“I knew there’d be flies in the ’intment somewhere,” said Harman, “but this is a bluebottle. We haven’t tobacco enough to work this lagoon a month, and what’s to happen then?”

“No use bothering a month ahead,” replied Davis. “If worst comes to the worst, we’ll just have to do the diving ourselves. Get into your harness and down with you, to see how it works.”

Harman did, and an appalling rush of bubbles followed his descent, the suit was faulty. Tropical weather does not improve diving suits, and Harman was just got up in time.

“Never again,” said he when his window was unscrewed, and he had done cursing Clayton, Clayton’s belongings, his family, his relatives and his ancestors.

“Stick her on the beach; darn divin’ suits, let’s take to the water natural.”

They did, following the practice of the Kanakas, and at the end of the week, when the shells were rotted out, six days’ takings showed three large pearls perfect in every point and worth maybe fifteen hundred dollars, five small pearls varying in value from ten to forty dollars according to Davis’ calculations, several baroques of small and uncertain value and a spoonful of seeds.

“Call it two thousand dollars,” said Davis, when they had put the takings away in some cotton-wool, left by Clayton, and a small soap-box. “Call it two thousand and we’ve had twenty Kanakas diving for a week at two sticks a day, that makes two hundred and eighty sticks at two cents a stick.”

“Well, it’s cheap enough,” said Harman. “Wonder what the unions would say to us and them chaps that’s always spoutin’ about the wages of the workin’ classes—not that I’m against fair wages. I reckon if that guy Clayton had left us enough tobacco, I wouldn’t mind raisin’ the wage bill to eight dollars a week, but we haven’t got it—haven’t got enough to last a month as it’s runnin’ now.”

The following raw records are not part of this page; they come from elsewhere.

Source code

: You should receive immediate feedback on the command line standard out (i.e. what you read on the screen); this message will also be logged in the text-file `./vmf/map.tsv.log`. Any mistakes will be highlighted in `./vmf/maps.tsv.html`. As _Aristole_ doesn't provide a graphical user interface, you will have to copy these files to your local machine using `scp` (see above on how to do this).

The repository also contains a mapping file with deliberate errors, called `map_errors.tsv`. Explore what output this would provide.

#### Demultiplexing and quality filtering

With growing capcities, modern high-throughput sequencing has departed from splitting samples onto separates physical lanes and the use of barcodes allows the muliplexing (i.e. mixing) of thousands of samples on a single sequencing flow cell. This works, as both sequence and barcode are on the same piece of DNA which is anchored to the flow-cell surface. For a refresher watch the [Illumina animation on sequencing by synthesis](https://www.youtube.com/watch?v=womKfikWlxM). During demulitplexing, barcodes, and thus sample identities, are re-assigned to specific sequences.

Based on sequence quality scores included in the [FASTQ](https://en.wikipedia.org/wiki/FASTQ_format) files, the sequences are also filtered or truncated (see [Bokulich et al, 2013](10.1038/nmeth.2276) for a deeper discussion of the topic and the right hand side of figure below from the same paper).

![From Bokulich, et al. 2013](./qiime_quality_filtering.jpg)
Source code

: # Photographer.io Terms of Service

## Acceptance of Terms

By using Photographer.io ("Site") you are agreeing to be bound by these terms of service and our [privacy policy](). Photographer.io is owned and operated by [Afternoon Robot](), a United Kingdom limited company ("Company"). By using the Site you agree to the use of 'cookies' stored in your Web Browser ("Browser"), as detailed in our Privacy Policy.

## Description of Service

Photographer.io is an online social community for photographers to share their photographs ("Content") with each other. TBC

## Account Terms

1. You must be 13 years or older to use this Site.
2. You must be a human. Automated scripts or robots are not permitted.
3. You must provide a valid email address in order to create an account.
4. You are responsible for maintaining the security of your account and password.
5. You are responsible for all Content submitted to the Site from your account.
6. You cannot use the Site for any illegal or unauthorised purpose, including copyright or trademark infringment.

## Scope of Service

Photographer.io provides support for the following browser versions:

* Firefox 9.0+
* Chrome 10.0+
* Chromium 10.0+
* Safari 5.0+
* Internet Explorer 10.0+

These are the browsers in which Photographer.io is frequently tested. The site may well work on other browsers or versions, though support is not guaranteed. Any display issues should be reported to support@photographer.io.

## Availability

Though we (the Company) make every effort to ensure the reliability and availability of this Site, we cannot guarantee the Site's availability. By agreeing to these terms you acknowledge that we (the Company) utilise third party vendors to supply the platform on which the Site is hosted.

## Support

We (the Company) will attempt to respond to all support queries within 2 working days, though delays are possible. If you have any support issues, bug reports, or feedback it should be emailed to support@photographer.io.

He spoke the truth. Less than a month left them cleared out, and the Kanakas struck to a man and ceased to dive, spending their time fishing, lazing in the sun and smoking—but their chief amusement was watching the white men at work.

There is no penitentiary equal to a pearl lagoon, once it seizes you, and no galley slaves under the whip ever worked harder than Harman and Bud Davis, stripped to the skin, brown as cobnuts with sun and water, long-haired, dishevelled, diving like otters, and bringing up not more than a hundred pair of shells a day.